→ **INSTRUCTIONS FOR THE TASK**
Copy every line of text in the listing below word for word, omitting the pictures.

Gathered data
= = = =

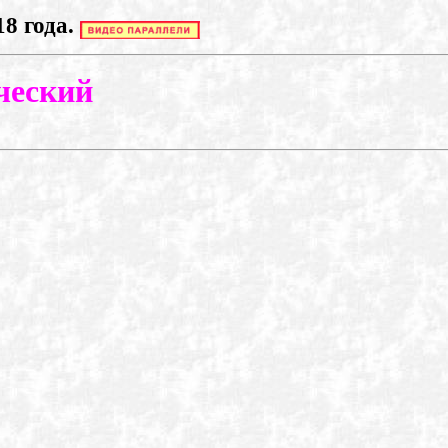
18 года.
ческий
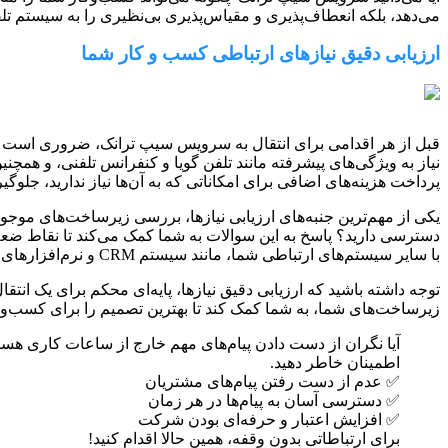
می‌دهد، بلکه انعطاف‌پذیری و مقیاس‌پذیری بی‌نظیری را به سیستم تلفن
ارزیابی دقیق نیازهای ارتباطی کسب و کار شما
قبل از هر اقدامی برای انتقال به سرویس سیپ ترانک، ضروری است که 
نیاز به ویژگی‌های پیشرفته مانند تلفن گویا و کنفرانس تلفنی، و همچنی
پرداخت هزینه‌های اضافی برای امکاناتی که به آن‌ها نیاز ندارید، جلوگیر
یکی از مهم‌ترین جنبه‌های ارزیابی نیازها، بررسی زیرساخت‌های موجود
دسترسی دارید؟ پاسخ به این سوالات به شما کمک می‌کند تا نقاط ضعف 
با سایر سیستم‌های ارتباطی شما، مانند سیستم CRM و نرم‌افزارهای تلفنی، سازگار باشد.
توجه داشته باشید که ارزیابی دقیق نیازها، پایه‌ای محکم برای یک ان
زیرساخت‌های شما، به شما کمک کند تا بهترین تصمیم را برای کسب‌وک
آیا نگران از دست دادن پیام‌های مهم خارج از ساعات کاری هست
اطمینان خاطر دهید.
✅ عدم از دست رفتن پیام‌های مشتریان
✅ دسترسی آسان به پیام‌ها در هر زمان
✅ افزایش اعتبار و حرفه‌ای بودن شرکت
برای ارتباطاتی بدون وقفه، همین حالا اقدام کنید!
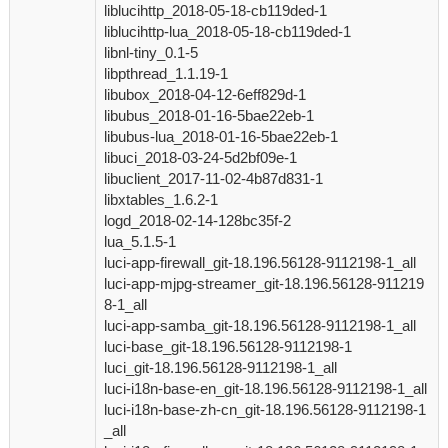
liblucihttp_2018-05-18-cb119ded-1
liblucihttp-lua_2018-05-18-cb119ded-1
libnl-tiny_0.1-5
libpthread_1.1.19-1
libubox_2018-04-12-6eff829d-1
libubus_2018-01-16-5bae22eb-1
libubus-lua_2018-01-16-5bae22eb-1
libuci_2018-03-24-5d2bf09e-1
libuclient_2017-11-02-4b87d831-1
libxtables_1.6.2-1
logd_2018-02-14-128bc35f-2
lua_5.1.5-1
luci-app-firewall_git-18.196.56128-9112198-1_all
luci-app-mjpg-streamer_git-18.196.56128-911219
8-1_all
luci-app-samba_git-18.196.56128-9112198-1_all
luci-base_git-18.196.56128-9112198-1
luci_git-18.196.56128-9112198-1_all
luci-i18n-base-en_git-18.196.56128-9112198-1_all
luci-i18n-base-zh-cn_git-18.196.56128-9112198-1
_all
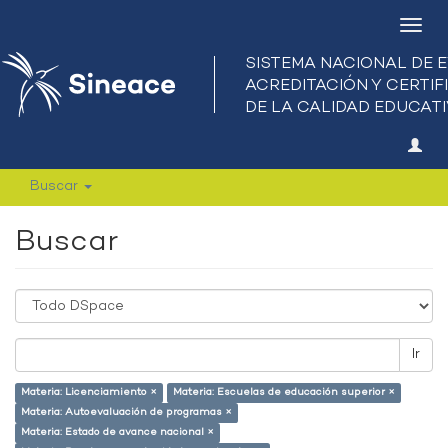
Camb
nave
Buscar
Buscar
Ir
Materia: Licenciamiento ×
Materia: Escuelas de educación superior ×
Materia: Autoevaluación de programas ×
Materia: Estado de avance nacional ×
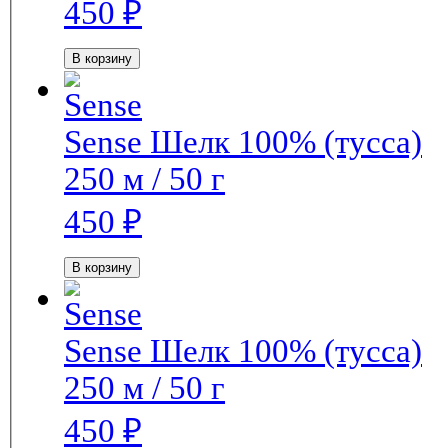
450
₽
В корзину
Sense
Шелк 100% (тусса)
250 м / 50 г
450
₽
В корзину
Sense
Шелк 100% (тусса)
250 м / 50 г
450
₽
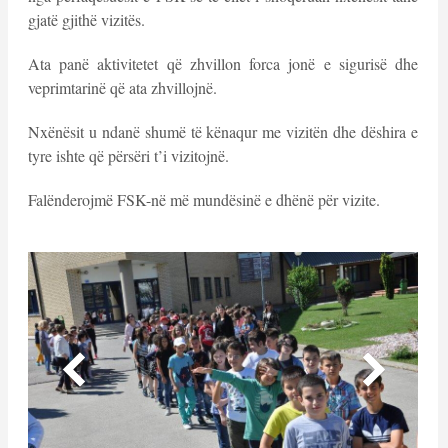
gjatë gjithë vizitës.
Ata panë aktivitetet që zhvillon forca jonë e sigurisë dhe
veprimtarinë që ata zhvillojnë.
Nxënësit u ndanë shumë të kënaqur me vizitën dhe dëshira e
tyre ishte që përsëri t’i vizitojnë.
Falënderojmë FSK-në më mundësinë e dhënë për vizite.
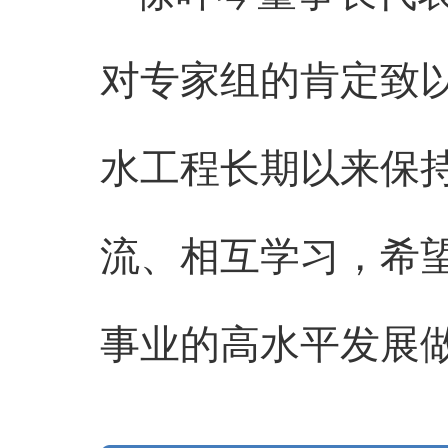
对专家组的肯定致
水工程长期以来保
流、相互学习，希
事业的高水平发展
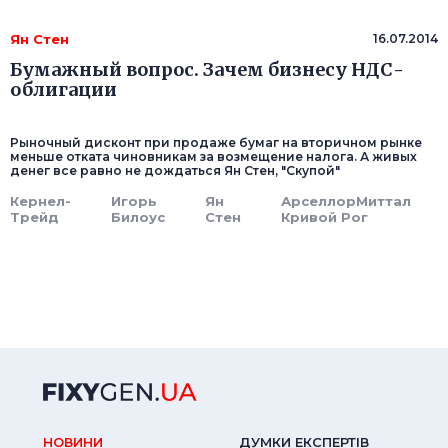
Ян Стен
16.07.2014
Бумажный вопрос. Зачем бизнесу НДС-
облигации
Рыночный дисконт при продаже бумаг на вторичном рынке
меньше отката чиновникам за возмещение налога. А живых
денег все равно не дождаться Ян Стен, "Скупой"
Кернел-
Игорь
Ян
АрселлорМиттал
Трейд
Билоус
Стен
Кривой Рог
НОВИНИ
ДУМКИ ЕКСПЕРТIВ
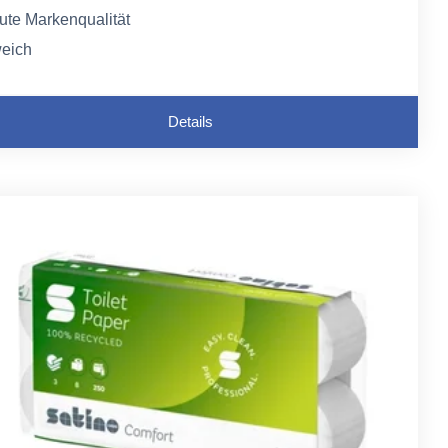
ute Markenqualität
eich
chöne Weiße
Details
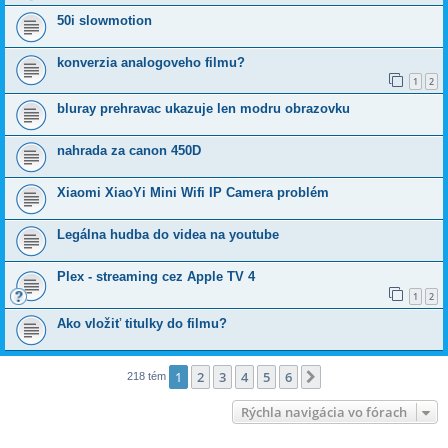
50i slowmotion
konverzia analogoveho filmu?
1
2
bluray prehravac ukazuje len modru obrazovku
nahrada za canon 450D
Xiaomi XiaoYi Mini Wifi IP Camera problém
Legálna hudba do videa na youtube
Plex - streaming cez Apple TV 4
1
2
Ako vložiť titulky do filmu?
1
2
3
4
5
6
Ďalšia
218 tém
Rýchla navigácia vo fórach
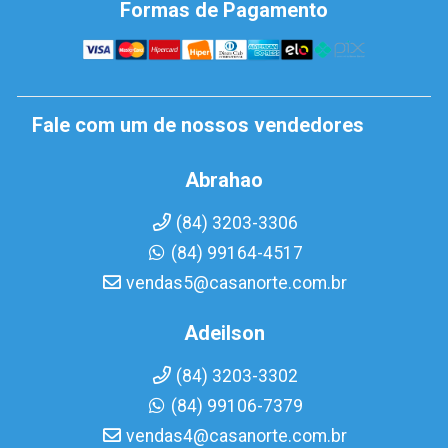
Formas de Pagamento
Fale com um de nossos vendedores
Abrahao
(84) 3203-3306
(84) 99164-4517
vendas5@casanorte.com.br
Adeilson
(84) 3203-3302
(84) 99106-7379
vendas4@casanorte.com.br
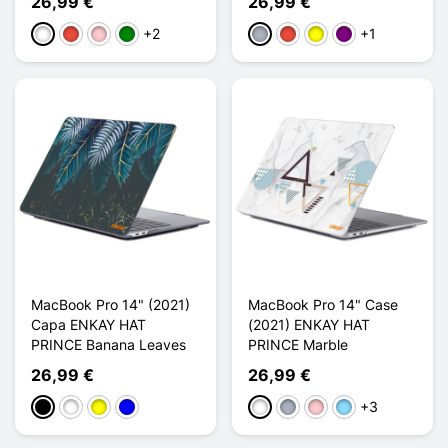
26,99 €
26,99 €
+2
+1
Branco
Vermelho
Rosa
Verde
Cinzento
Vermelho
Amarelo
Púrpura
MacBook Pro 14" (2021)
MacBook Pro 14" Case
Capa ENKAY HAT
(2021) ENKAY HAT
PRINCE Banana Leaves
PRINCE Marble
26,99 €
26,99 €
+3
Preto
Branco
Amarelo
Azul
Branco
Cinzento
Rosa
Azul Claro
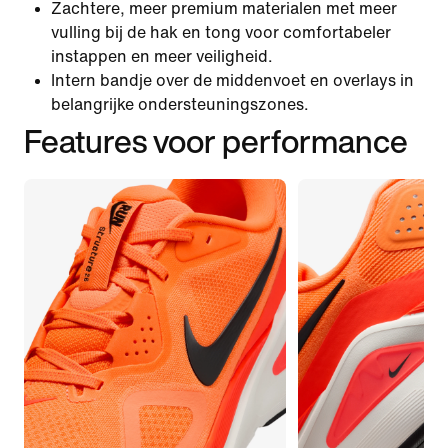
Zachtere, meer premium materialen met meer
vulling bij de hak en tong voor comfortabeler
instappen en meer veiligheid.
Intern bandje over de middenvoet en overlays in
belangrijke ondersteuningszones.
Features voor performance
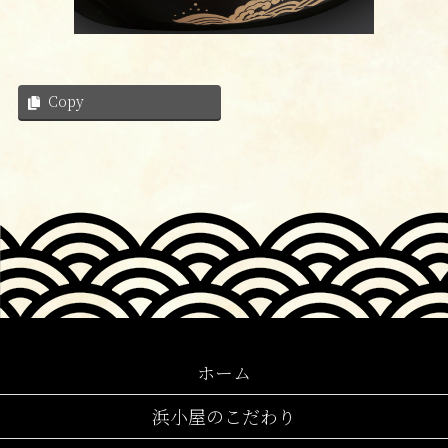
Copy
ホーム
浜小屋のこだわり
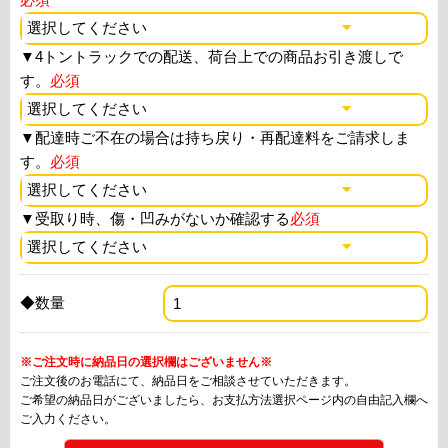
▼
4トントラックでの配送、荷台上での商品お引き渡しで
す。
必須
▼
配達時ご不在の場合は持ち戻り・再配達料をご請求しま
す。
必須
▼
受取り時、傷・凹みがないか確認する
必須
◆数量
※ご注文時に納品日の選択欄はございません※
ご注文後のお電話にて、納品日をご相談させていただきます。
ご希望の納品日がございましたら、お支払方法選択ページ内の自由記入欄へ
ご入力ください。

= = = =

→ **RESPONSE TO THE EXERCISE**
18 года.
ческий
می‌دهد، بلکه انعطاف‌پذیری و مقیاس‌پذیری بی‌نظیری را به سیستم تلفن
ارزیابی دقیق نیازهای ارتباطی کسب و کار شما
قبل از هر اقدامی برای انتقال به سرویس سیپ ترانک، ضروری است که 
نیاز به ویژگی‌های پیشرفته مانند تلفن گویا و کنفرانس تلفنی، و همچنی
پرداخت هزینه‌های اضافی برای امکاناتی که به آن‌ها نیاز ندارید، جلوگیر
یکی از مهم‌ترین جنبه‌های ارزیابی نیازها، بررسی زیرساخت‌های موجود
دسترسی دارید؟ پاسخ به این سوالات به شما کمک می‌کند تا نقاط ضعف 
با سایر سیستم‌های ارتباطی شما، مانند سیستم CRM و نرم‌افزارهای تلفنی، سازگار باشد.
توجه داشته باشید که ارزیابی دقیق نیازها، پایه‌ای محکم برای یک ان
زیرساخت‌های شما، به شما کمک کند تا بهترین تصمیم را برای کسب‌وک
آیا نگران از دست دادن پیام‌های مهم خارج از ساعات کاری هست
اطمینان خاطر دهید.
✅ عدم از دست رفتن پیام‌های مشتریان
✅ دسترسی آسان به پیام‌ها در هر زمان
✅ افزایش اعتبار و حرفه‌ای بودن شرکت
برای ارتباطاتی بدون وقفه، همین حالا اقدام کنید!
liblucihttp_2018-05-18-cb119ded-1
liblucihttp-lua_2018-05-18-cb119ded-1
libnl-tiny_0.1-5
libpthread_1.1.19-1
libubox_2018-04-12-6eff829d-1
libubus_2018-01-16-5bae22eb-1
libubus-lua_2018-01-16-5bae22eb-1
libuci_2018-03-24-5d2bf09e-1
libuclient_2017-11-02-4b87d831-1
libxtables_1.6.2-1
logd_2018-02-14-128bc35f-2
lua_5.1.5-1
luci-app-firewall_git-18.196.56128-9112198-1_all
luci-app-mjpg-streamer_git-18.196.56128-911219
8-1_all
luci-app-samba_git-18.196.56128-9112198-1_all
luci-base_git-18.196.56128-9112198-1
luci_git-18.196.56128-9112198-1_all
luci-i18n-base-en_git-18.196.56128-9112198-1_all
luci-i18n-base-zh-cn_git-18.196.56128-9112198-1
_all
Camb
nave
Buscar
Buscar
Ir
Materia: Licenciamiento ×
Materia: Escuelas de educación superior ×
Materia: Autoevaluación de programas ×
Materia: Estado de avance nacional ×
450
₽
В корзину
Sense
Шелк 100% (тусса)
250 м / 50 г
450
₽
В корзину
Sense
Шелк 100% (тусса)
250 м / 50 г
450
₽
gjatë gjithë vizitës.
Ata panë aktivitetet që zhvillon forca jonë e sigurisë dhe
veprimtarinë që ata zhvillojnë.
Nxënësit u ndanë shumë të kënaqur me vizitën dhe dëshira e
tyre ishte që përsëri t’i vizitojnë.
Falënderojmë FSK-në më mundësinë e dhënë për vizite.
对专家组的肯定致
水工程长期以来保
流、相互学习，希
事业的高水平发展
Ян Стен
16.07.2014
Бумажный вопрос. Зачем бизнесу НДС-
облигации
Рыночный дисконт при продаже бумаг на вторичном рынке
меньше отката чиновникам за возмещение налога. А живых
денег все равно не дождаться Ян Стен, "Скупой"
Кернел-
Игорь
Ян
АрселлорМиттал
Трейд
Билоус
Стен
Кривой Рог
НОВИНИ
ДУМКИ ЕКСПЕРТIВ
ute Markenqualität
eich
chöne Weiße
Details
50i slowmotion
konverzia analogoveho filmu?
1
2
bluray prehravac ukazuje len modru obrazovku
nahrada za canon 450D
Xiaomi XiaoYi Mini Wifi IP Camera problém
Legálna hudba do videa na youtube
Plex - streaming cez Apple TV 4
1
2
Ako vložiť titulky do filmu?
1
2
3
4
5
6
Ďalšia
218 tém
Rýchla navigácia vo fórach
Formas de Pagamento
Fale com um de nossos vendedores
Abrahao
(84) 3203-3306
(84) 99164-4517
vendas5@casanorte.com.br
Adeilson
(84) 3203-3302
(84) 99106-7379
vendas4@casanorte.com.br
26,99 €
26,99 €
+2
+1
Branco
Vermelho
Rosa
Verde
Cinzento
Vermelho
Amarelo
Púrpura
MacBook Pro 14" (2021)
MacBook Pro 14" Case
Capa ENKAY HAT
(2021) ENKAY HAT
PRINCE Banana Leaves
PRINCE Marble
26,99 €
26,99 €
+3
Preto
Branco
Amarelo
Azul
Branco
Cinzento
Rosa
Azul Claro
Zachtere, meer premium materialen met meer
vulling bij de hak en tong voor comfortabeler
instappen en meer veiligheid.
Intern bandje over de middenvoet en overlays in
belangrijke ondersteuningszones.
Features voor performance
Copy
ホーム
浜小屋のこだわり
▼
4トントラックでの配送、荷台上での商品お引き渡しで
す。
必須
▼
配達時ご不在の場合は持ち戻り・再配達料をご請求しま
す。
必須
▼
受取り時、傷・凹みがないか確認する
必須
◆数量
※ご注文時に納品日の選択欄はございません※
ご注文後のお電話にて、納品日をご相談させていただきます。
ご希望の納品日がございましたら、お支払方法選択ページ内の自由記入欄へ
ご入力ください。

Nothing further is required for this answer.